My husband tells a story about being a young boy in Bedfordshire, England and gathering peas to earn money…with his charming accent he says “we would get paid 50p for each green mesh bag of peas we gathered…that was a lot of money to a young child and the bag was almost as big as I was.” For some reason this story makes me laugh because I feel like he is forty years older than he is as he tells it. I think I also picture adorable little British children flitting around a garden gathering their peas. All just part of my gauzy fantasy of what a childhood in England must have been like.
At home in the garden I grew up with, we did not have such peas. My grandfather grew sugar snap peas that you could eat off the vine with sweet edible shells and crunchy insides. We didn’t gather them to earn money but just to eat and enjoy. I had never even heard of an English pea until he started talking about them. So now when I see them at farmer’s markets or in the produce section of our grocer I buy them and we try to find different ways to use them.
This is one of our favorites despite its simplicity.

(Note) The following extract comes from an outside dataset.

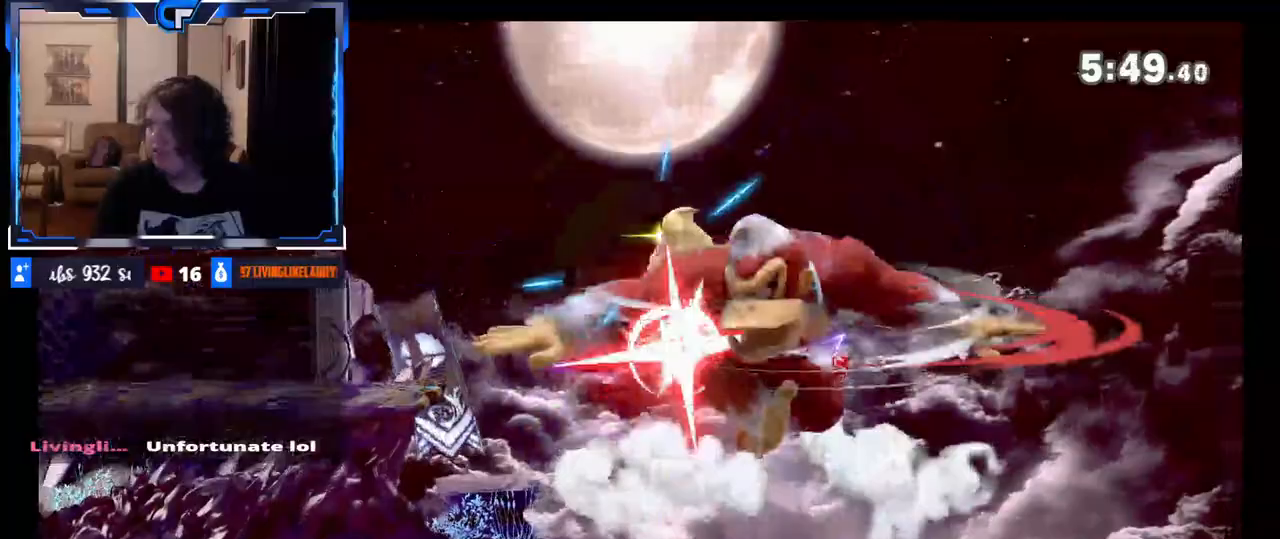
{"buttons": [], "left_stick": "left", "right_stick": "center", "events": []}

English peas are a late spring to early summer vegetable. They are at their best in May when they are sweet and plump. If you purchase them at a farmer’s market or in your local produce store, be sure to purchase more than you think you need as each shelled pea does not yield very many shelled peas. The shells of English peas are very fibrous and inedible, but they do provide great flavor if you use them in stocks.
We shelled our peas and quickly (about 45 seconds) blanched them in boiling water and then rinsed them with very cold water. You can eat these peas raw, however, it is still a little early in the season so we chose to blanch them.
In a large salad dish we tossed arugula with cilantro leaves and added in our fresh peas. We seasoned this with kosher salt and pepper.
In a separate bowl we created a simple vinaigrette of olive oil, lemon and a touch of mustard powder.
We lightly dressed our salad and then added ribbons of cucumber to the top of the dish after we plated it. What we loved about this combination was the contrast of flavors from the sweet and crunchy pea to the peppery arugula to the fresh bite of cilantro. Each flavor is capable of standing on its own, but really came to life together. This was a fresh and delightful salad which we served for lunch on a spring Saturday in April.